Digital platform at the core of data infrastructure

Using digital platforms to facilitate digital transformation is a recognized development direction in digital government. Data infrastructure can benefit from the digital platform business approach. Existing developments already point in this direction and can profit from and provide a shortcut to an open digital data infrastructure platform.

Digital platforms will become the preferred and dominant business model for digital government in the future. Digital platforms offer citizens and businesses the ability to connect to government and other service providers as an integrated part of their day-to-day activities.

Digital government is data-driven. The technology, policies, standards, and human resources necessary to acquire, process, store, distribute, and improve utilization of data constitute the underlaying data infrastructure necessary to provide the reliable data that is crucial for making informed and transparent decisions.

Data in the data infrastructure comes from many sources and is used within many domains. An efficient use of government resources requires that data is stored, made available and maintained at the most appropriate level, and that it is possible to combine data from different sources and share them between several users and applications.

A data infrastructure is based on a framework that allows a community of resource providers and end-users to exchange data sets and data services with one another. A digital platform is a business based on enabling value-creating interactions between external producers and consumers. Data infrastructure and digital platforms fit well together, and the core of a data infrastructure can be developed as a digital platform.

In the geospatial domain spatial data infrastructure (SDI) has been developed since the mid-nineties with national initiatives creating national spatial data infrastructures (NSDIs), and with a regional initiative (INSPIRE) developing a pan-European spatial data infrastructure based on NSDIs.

Aligning SDI concepts and developments to digital platform concepts and developments will be of mutual benefit – and a necessity for the future of SDI. At the same time, data infrastructure – as required by digital government – can benefit substantially from the experience already available in the geospatial domain.

An important driver for a digital platform is the so-called network effects that refer to the impact that the number of users of a platform has on the value created for each user. A digital data infrastructure platform offers significant positive network effects and only few – if any – negative network effects.

Users of a digital platform can be categorized in multiple, separate, complementary classes of users interacting with each other in a multi-sided network. Network effects can be better understood by looking at the impact that the number of users in one class have on users in the same class (same-side effects) and on users in other classes (cross-side effects).

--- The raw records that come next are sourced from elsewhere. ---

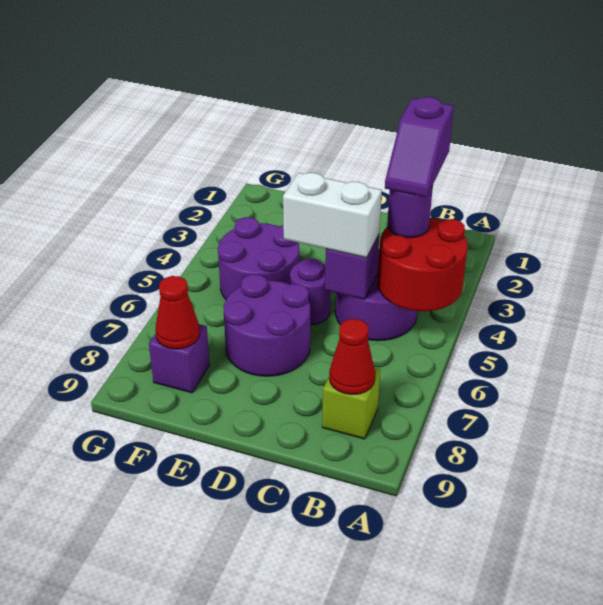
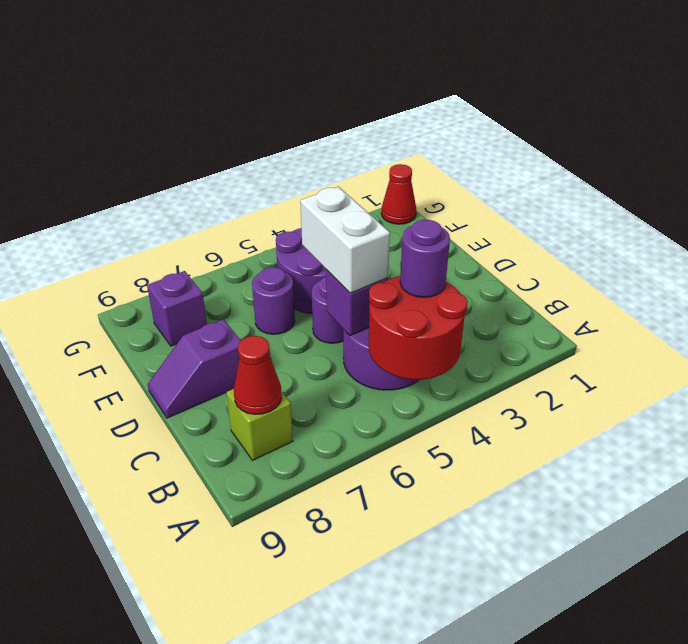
purple slope B3:B4 level 4 top 3 -> purple slope D8:D9 level 1 top 8
purple round brick D6:E7 level 1 -> purple round brick E6 level 1
red cone F8 level 2 -> red cone G1 level 1

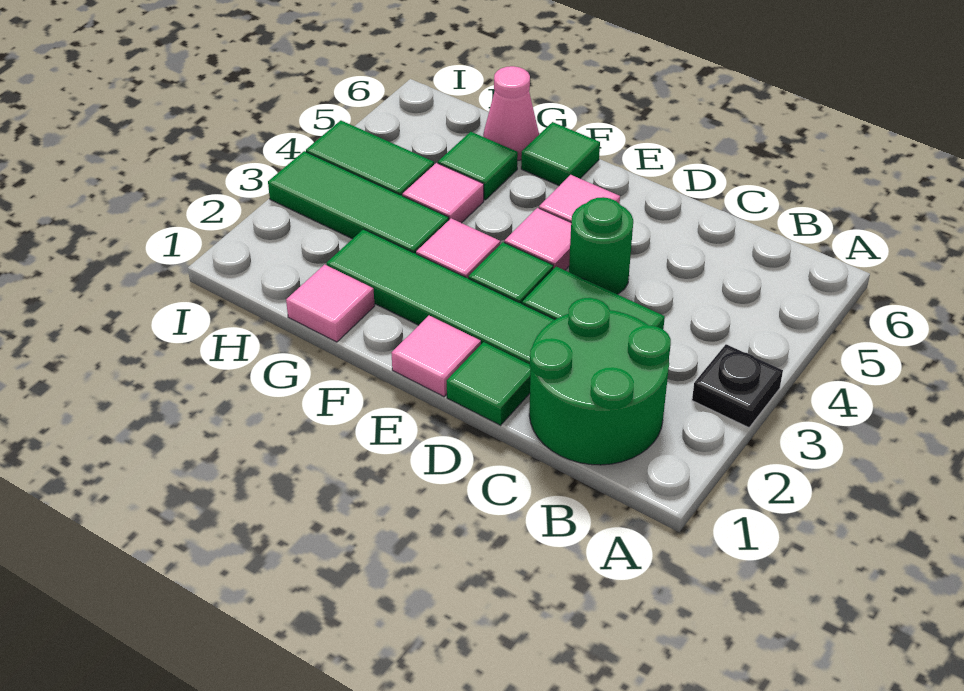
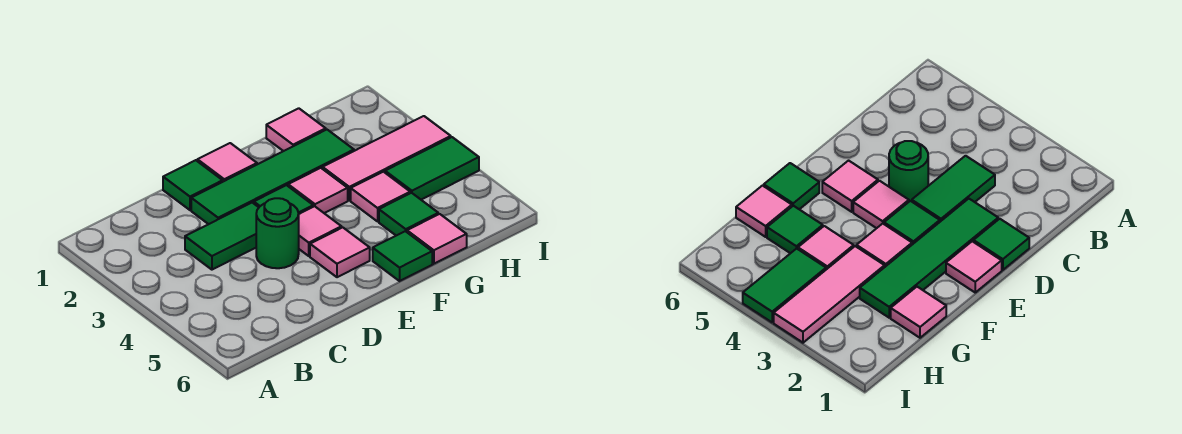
black plate A3 level 1 -> none
green round brick B1:C2 level 1 -> none
green tile G3:I3 level 1 -> pink tile G3:I3 level 1
pink cone G6 level 1 -> pink tile G6 level 1

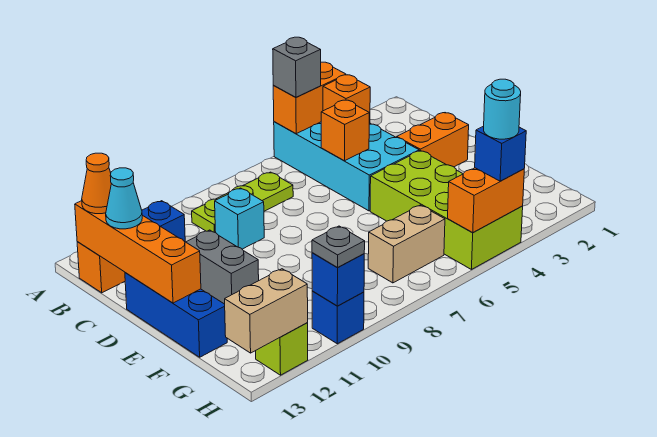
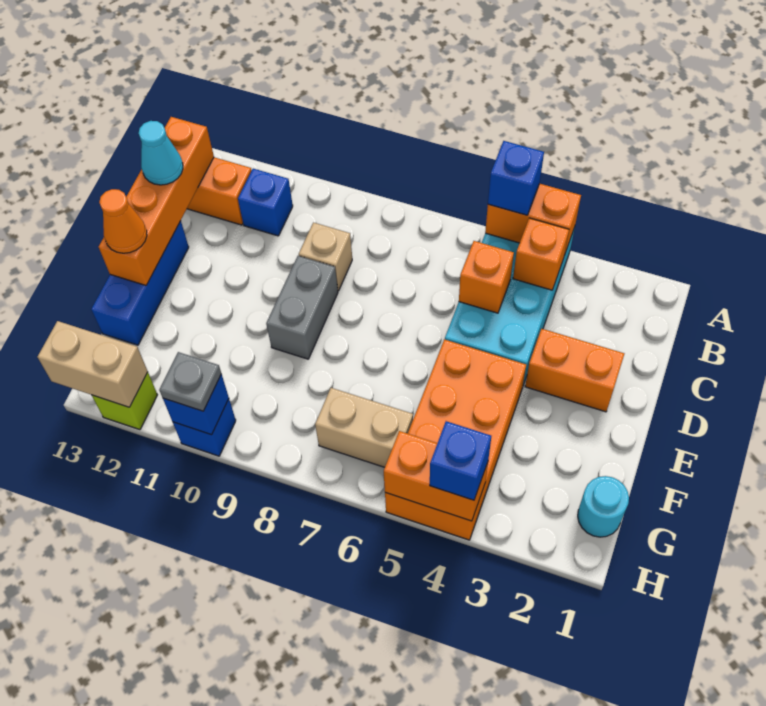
grey brick A5 level 3 -> blue brick A5 level 3
lime plate B7:B9 level 1 -> none
orange cone B13 level 3 -> orange cone E13 level 3
cyan brick C9 level 1 -> tan brick C9 level 1
grey brick D11:E11 level 1 -> grey brick D9:E9 level 1
lime brick E4:H5 level 1 -> orange brick E4:H5 level 1
cyan round brick H4 level 4 -> cyan round brick G1 level 1

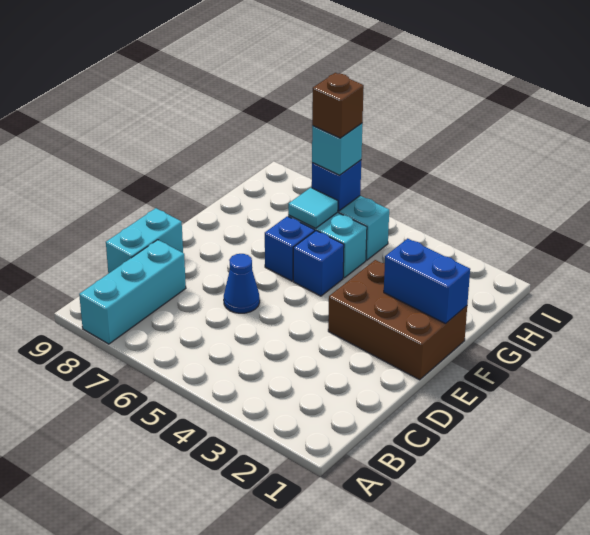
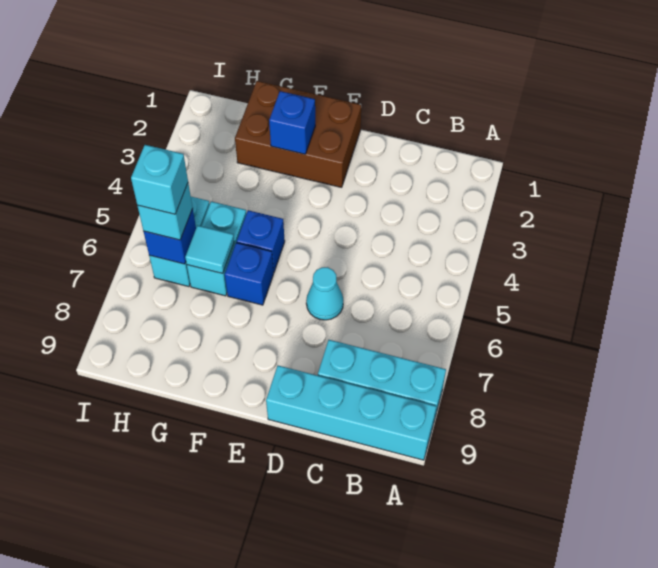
cyan brick C9:D9 level 1 -> cyan brick A9:D9 level 1
blue cone D6 level 1 -> cyan cone D6 level 1
brown brick E1:F3 level 1 -> brown brick E1:G2 level 1
blue brick F1:F2 level 2 -> blue brick F2 level 2
brown brick H6 level 4 -> cyan brick H6 level 4

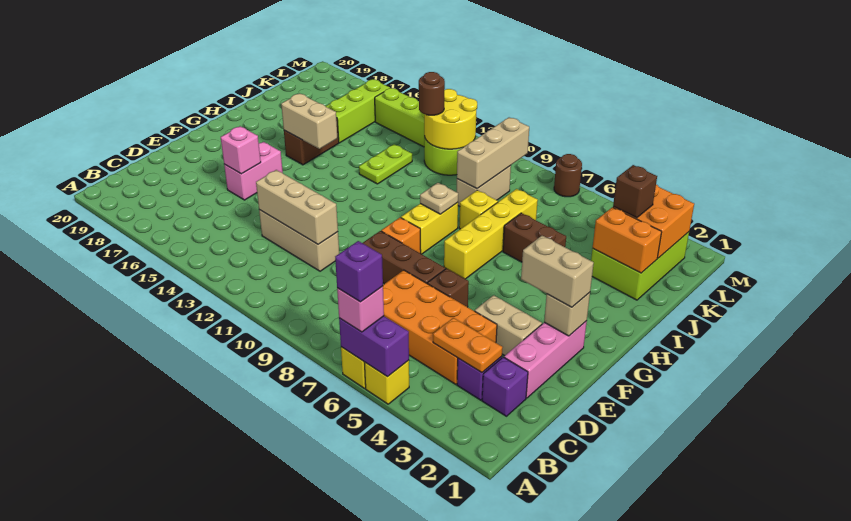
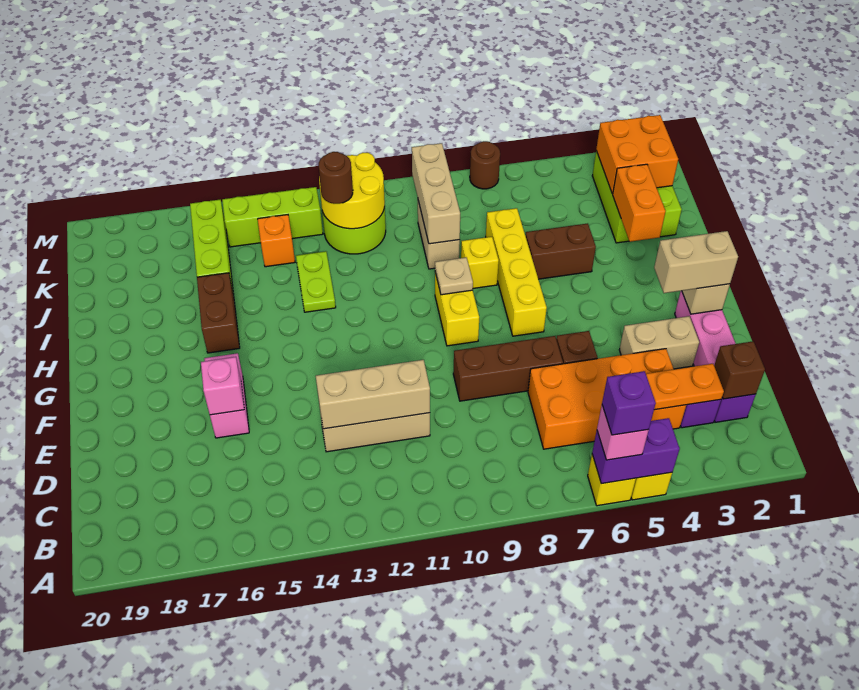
orange brick F9 level 1 -> orange brick K14 level 1
tan brick H15:H16 level 2 -> none
orange brick J2:J3 level 2 -> orange brick I3:J3 level 2
brown brick K3 level 3 -> brown brick C2 level 2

A suitable classification of users in a digital data infrastructure platform is:

  • End-users utilizing data to solve their task
  • Dataset authority protecting, taking care of, and maintaining data
  • Application suppliers offering tools utilizing data to help end-users solve their task

The most important network effects of the platform are cross-side network effects and can be summarized as follows: more end-users attract more dataset authorities and vice versa, more end-users attract more application suppliers and vice versa, and more dataset authorities attract more application suppliers and vice versa.

The digital data infrastructure platform must provide an open, participative infrastructure for the value-creating interactions and must set governance conditions for them.

Building a successful data infrastructure based on a digital platform requires a platform owner that appreciates the nature of the digital platform and its network effects, that manages the platform framework with its governance and its technology platform, and that ensures relevant measures for the quality of the value-creating interactions exchanged between the users of the digital platform.

With exchange of authenticated government data sets and data services for consumption in digital government as key feature, accountability for the role as digital data infrastructure platform owner should reside close to digital government leadership on national and supranational level.

Question is: How do we come to a mutual understanding of how to combine best practices from digital platforms with the experience available from existing (spatial) data infrastructure developments, and how do we facilitate that forces are joined in support of further development of a digital data infrastructure platform?